![invisible cities by italo calvino invisible cities by italo calvino](http://img.picturequotes.com/2/691/690455/invisible-cities-italo-calvino-quote-3-picture-quote-1.jpg)
I made it through 5 or so of these false starts, and then realized I wasn’t enjoying the book at all. I always find the first part of a book the most laborious as you don’t really know what’s going on and you’re trying to find your footing… so imagine experiencing that repeatedly in one book! Just as I got interested in the new fiction that was being relayed, the chapter would end, never to be followed up on ever again. This narrative alternates with the first chapters of all the other books you encounter in your journey, which is what I did not like. You then find out that maybe you weren’t reading that book, but another one, and get lead on a wild goose chase looking for a complete version of the initial book you were reading. Throughout the book “you” are searching for the book “If On A Winter’s Night…” which you started reading only to find that there has been a printing error and you only have the first chapter. I suppose I might enjoy a more conventional narrative, but If On A Winter’s Night… was very disjointed and I found it hard to read fluidly. I have tried to read If On A Winter’s Night… many times now, and I have decided that even if Calvino is a genius, he isn’t for me. If you have reviewed Invisible Cities on your site, leave a link in the comments and I’ll add it here. I am determined to revisit it when I have more patience to struggle through it.Īre other books by Italo Calvino this odd? I’ve heard a lot of blog talk about If on a winter’s night a traveler, but if that’s also odd, I’m probably not interested any longer. It was beautifully written and odd at the same time. I appreciate those reasons, but I didn’t get that out of the strange book.
#INVISIBLE CITIES BY ITALO CALVINO HOW TO#
Suffice it to say, though, that Bloom believes Invisible Cities to be a masterpiece to be read and reread:Ĭalvino’s advice tells us again how to read and why: be vigilant, apprehend and recognize the possibility of the good, help it to endure, give it space in your life. (Calvino was the final short story author for my HTR&W project.) I will have more thoughts on this in my upcoming HTR&W short story retrospective. I will cease to try to make sense of Bloom, and I return once again to my own question: Why do I trust Bloom’s list of books to read? I don’t comprehend the depth of some of these works, and I believe I must be reading them at the wrong time in my life because I am not connecting with them at all. HTR&Wīloom’s commentary on Invisible Cities makes no sense to me after reading the book. But I sense a deep purpose and philosophical meaning behind it all.

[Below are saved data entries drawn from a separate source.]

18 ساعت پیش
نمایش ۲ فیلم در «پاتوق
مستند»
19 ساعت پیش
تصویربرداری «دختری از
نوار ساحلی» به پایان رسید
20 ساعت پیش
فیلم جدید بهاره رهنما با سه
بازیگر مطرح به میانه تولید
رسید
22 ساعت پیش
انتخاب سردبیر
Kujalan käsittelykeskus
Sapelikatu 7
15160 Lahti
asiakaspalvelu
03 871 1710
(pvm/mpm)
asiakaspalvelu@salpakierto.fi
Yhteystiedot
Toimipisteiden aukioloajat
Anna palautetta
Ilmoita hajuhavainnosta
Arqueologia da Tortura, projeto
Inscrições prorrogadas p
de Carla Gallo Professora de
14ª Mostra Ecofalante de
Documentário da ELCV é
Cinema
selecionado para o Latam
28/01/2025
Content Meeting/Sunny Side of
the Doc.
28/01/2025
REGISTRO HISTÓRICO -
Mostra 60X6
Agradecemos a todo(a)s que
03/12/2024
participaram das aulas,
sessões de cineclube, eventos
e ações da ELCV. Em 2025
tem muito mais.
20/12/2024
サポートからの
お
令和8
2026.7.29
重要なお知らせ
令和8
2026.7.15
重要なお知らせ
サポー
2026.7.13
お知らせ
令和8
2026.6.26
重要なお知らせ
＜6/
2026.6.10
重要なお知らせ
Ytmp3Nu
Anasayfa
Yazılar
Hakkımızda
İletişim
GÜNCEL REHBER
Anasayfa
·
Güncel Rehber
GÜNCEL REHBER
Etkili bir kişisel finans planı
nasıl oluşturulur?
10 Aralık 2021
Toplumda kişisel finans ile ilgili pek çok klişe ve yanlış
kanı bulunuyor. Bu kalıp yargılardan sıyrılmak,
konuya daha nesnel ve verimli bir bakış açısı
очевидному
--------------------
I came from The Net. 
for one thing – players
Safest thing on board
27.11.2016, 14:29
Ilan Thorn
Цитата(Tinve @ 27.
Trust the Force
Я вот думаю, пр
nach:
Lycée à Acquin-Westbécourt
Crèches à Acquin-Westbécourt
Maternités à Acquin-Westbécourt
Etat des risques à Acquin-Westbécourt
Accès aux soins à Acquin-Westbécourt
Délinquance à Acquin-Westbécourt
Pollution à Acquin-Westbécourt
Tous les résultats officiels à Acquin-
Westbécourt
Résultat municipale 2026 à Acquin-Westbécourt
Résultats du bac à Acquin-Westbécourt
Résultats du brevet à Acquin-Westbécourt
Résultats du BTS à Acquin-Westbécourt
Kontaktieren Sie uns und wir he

![invisible cities by italo calvino invisible cities by italo calvino](https://www.biographbook.com/wp-content/uploads/2021/08/Illustration-of-Italo-Calvinos-Invisible-Cities-Social-1-scaled.jpg)
If it is the ear that commands the story, my ears failed me. Yet, my ear strained to get the meanings out of this book. To which Kublai Khan responds, “I hear, from your voice, the invisible reasons which make cities live, through which perhaps, once dead, they will come to life again” (page 135-136).Ĭalvino, then, in describing (possibly) one city in so many different ways, brings that city to life in many different ways. Toward the end, Marco Polo says, “It is not the voice that commands the story: it is the ear” (page 135). The conversations seemed to have interesting discussion that gave light to the brief sketches about cities. I enjoyed the conversations between the two people more than I enjoyed the stories. Was he really describing just one city? Is he describing cities at all? And by the end, we find that Marco Polo’s many cities seem to merge together. We find in these conversations that Marco Polo is the one telling the aging Kublai Khan about these outrageous cities. These sketches are framed by conversations between Marco Polo, the Venetian traveler in China, and Kublai Khan, the ruler of China. Some are cities with the ground in the sky, some are cities of strange people or religions. These stories are about strange cities around the world. Invisible Cities is a collection of very short stories between one and three pages long. All that said, I am struggling to say something coherent about the book. Calvino was trying to do something creatively strange, and I think I missed it, but the strangeness was a bit rewarding in the end. Invisible Cities by Italo Calvino was a book that confused me from beginning to end, and yet I am glad I read it.